▶ [Work order]: Locate each line in the records below that contains the string "Romane", and copy those lines. Letter case matters.

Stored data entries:
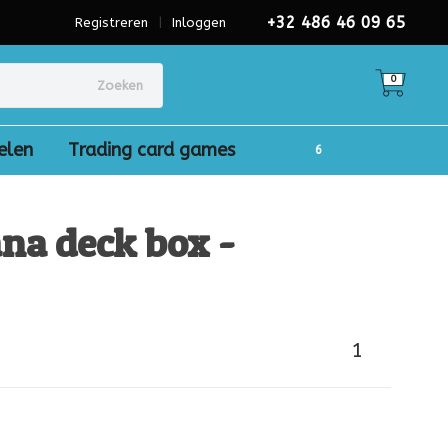
+32 486 46 09 65
Registreren
|
Inloggen
0
Zoeken
elen
Trading card games
na deck box -
1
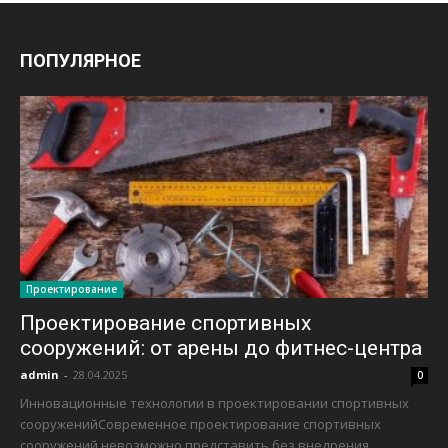
ПОПУЛЯРНОЕ
Проектирование
Проектирование спортивных
сооружений: от арены до фитнес-центра
admin
-
28.04.2025
0
Инновационные технологии в проектировании спортивных
сооруженийСовременное проектирование спортивных
сооружений невозможно представить без внедрения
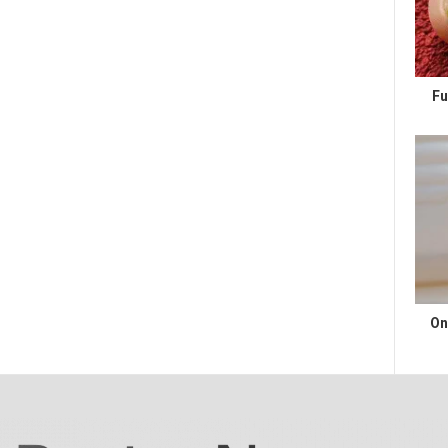
Fu
On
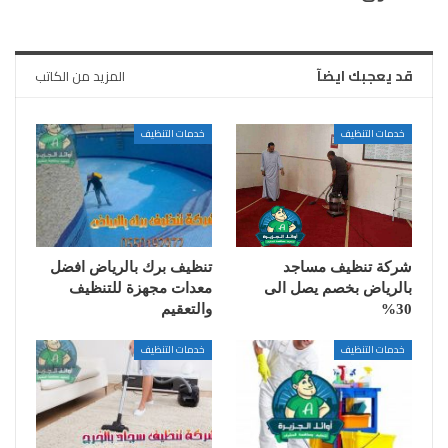
قد يعجبك ايضآ
المزيد من الكاتب
خدمات التنظيف
خدمات التنظيف
شركة تنظيف مساجد
تنظيف برك بالرياض افضل
بالرياض بخصم يصل الى
معدات مجهزة للتنظيف
30%
والتعقيم
خدمات التنظيف
خدمات التنظيف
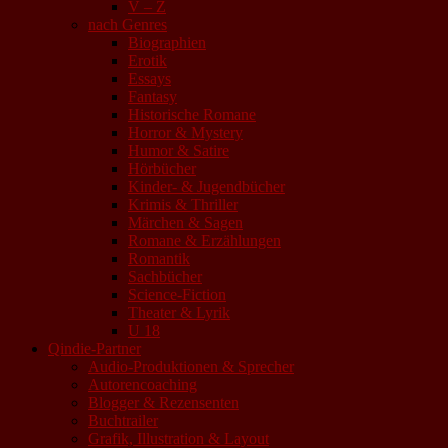
V – Z
nach Genres
Biographien
Erotik
Essays
Fantasy
Historische Romane
Horror & Mystery
Humor & Satire
Hörbücher
Kinder- & Jugendbücher
Krimis & Thriller
Märchen & Sagen
Romane & Erzählungen
Romantik
Sachbücher
Science-Fiction
Theater & Lyrik
U 18
Qindie-Partner
Audio-Produktionen & Sprecher
Autorencoaching
Blogger & Rezensenten
Buchtrailer
Grafik, Illustration & Layout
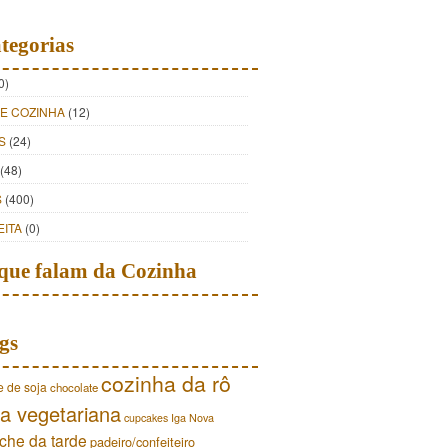
tegorias
0)
DE COZINHA
(12)
S
(24)
(48)
S
(400)
EITA
(0)
que falam da Cozinha
gs
cozinha da rô
e de soja
chocolate
a vegetariana
cupcakes
Iga Nova
che da tarde
padeiro/confeiteiro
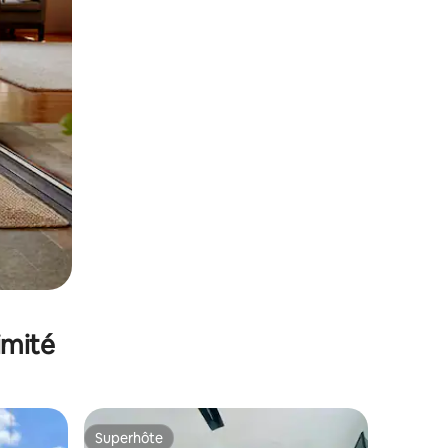
imité
Superhôte
Superhôte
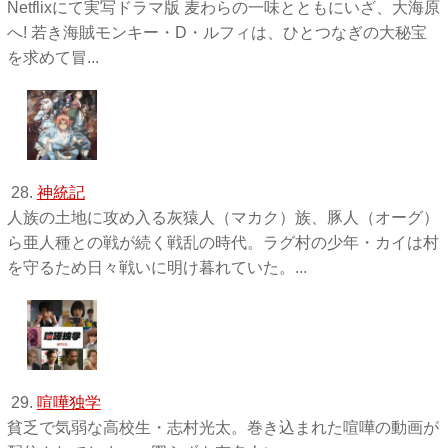
Netflixにて実写ドラマ版 麦わらの一味とともにいざ、大海原
へ! 若き海賊モンキー・D・ルフィは、ひとつなぎの大秘宝
を求めて冒...
28.
神統記
人族の土地に攻め入る灰猿人（マカク）族、豚人（オーグ）
ら亜人種との戦が続く戦乱の時代。ラグ村の少年・カイは村
を守るため日々戦いに明け暮れていた。...
29.
喧嘩独学
貧乏で気弱な高校生・志村光太。巻き込まれた喧嘩の動画が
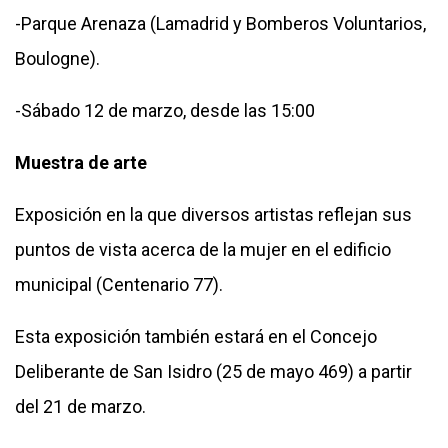
-Parque Arenaza (Lamadrid y Bomberos Voluntarios,
Boulogne).
-Sábado 12 de marzo, desde las 15:00
Muestra de arte
Exposición en la que diversos artistas reflejan sus
puntos de vista acerca de la mujer en el edificio
municipal (Centenario 77).
Esta exposición también estará en el Concejo
Deliberante de San Isidro (25 de mayo 469) a partir
del 21 de marzo.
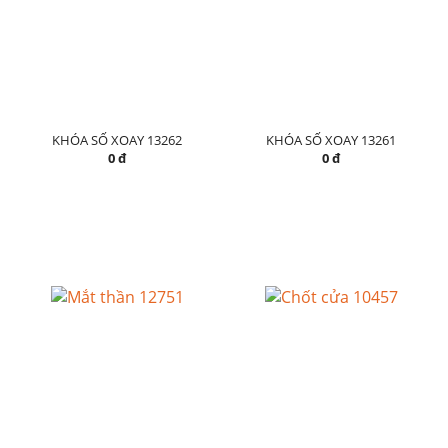
KHÓA SỐ XOAY 13262
KHÓA SỐ XOAY 13261
0 đ
0 đ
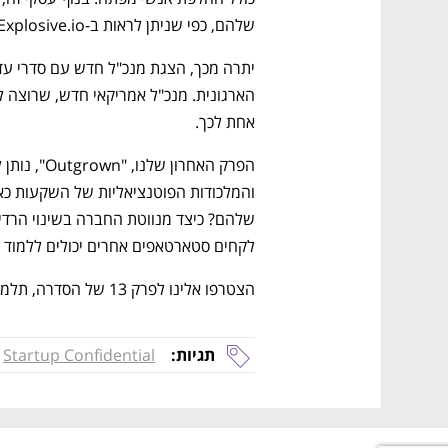
שלהם, כפי שניתן לראות ב-Explosive.io.
אחת לכך.
לקחים סטארטאפים אחרים יכולים ללמוד 
הצטרפו אלינו לפרק 13 של הסדרה, תלמדו ותהנו מהדרמה!
תגיות:
Startup Confidential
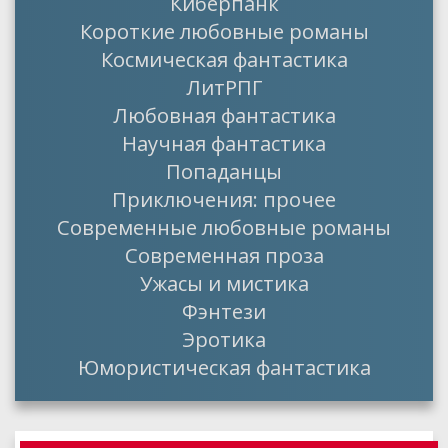
Киберпанк
Короткие любовные романы
Космическая фантастика
ЛитРПГ
Любовная фантастика
Научная фантастика
Попаданцы
Приключения: прочее
Современные любовные романы
Современная проза
Ужасы и мистика
Фэнтези
Эротика
Юмористическая фантастика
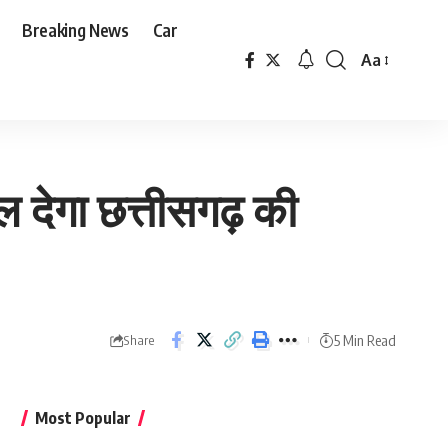
Breaking News
Car
Aa
Font
Resizer
 देगा छत्तीसगढ़ की
5 Min Read
Share
Most Popular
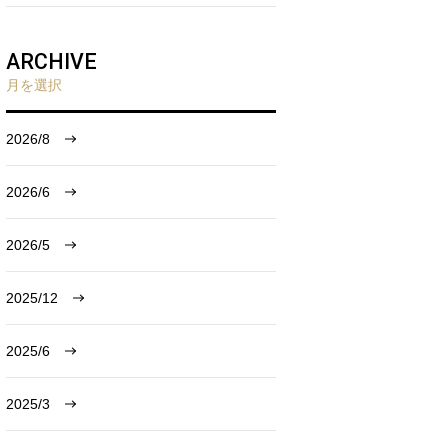
ARCHIVE
月を選択
2026/8
2026/6
2026/5
2025/12
2025/6
2025/3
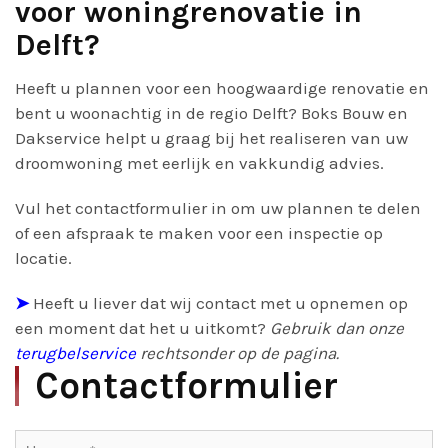
voor woningrenovatie in
Delft?
Heeft u plannen voor een hoogwaardige renovatie en
bent u woonachtig in de regio Delft? Boks Bouw en
Dakservice helpt u graag bij het realiseren van uw
droomwoning met eerlijk en vakkundig advies.
Vul het contactformulier in om uw plannen te delen
of een afspraak te maken voor een inspectie op
locatie.
➤
Heeft u liever dat wij contact met u opnemen op
een moment dat het u uitkomt?
Gebruik dan onze
terugbelservice
rechtsonder op de pagina.
Contactformulier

▶ [Answer section]:
Historische Romane
Romane & Erzählungen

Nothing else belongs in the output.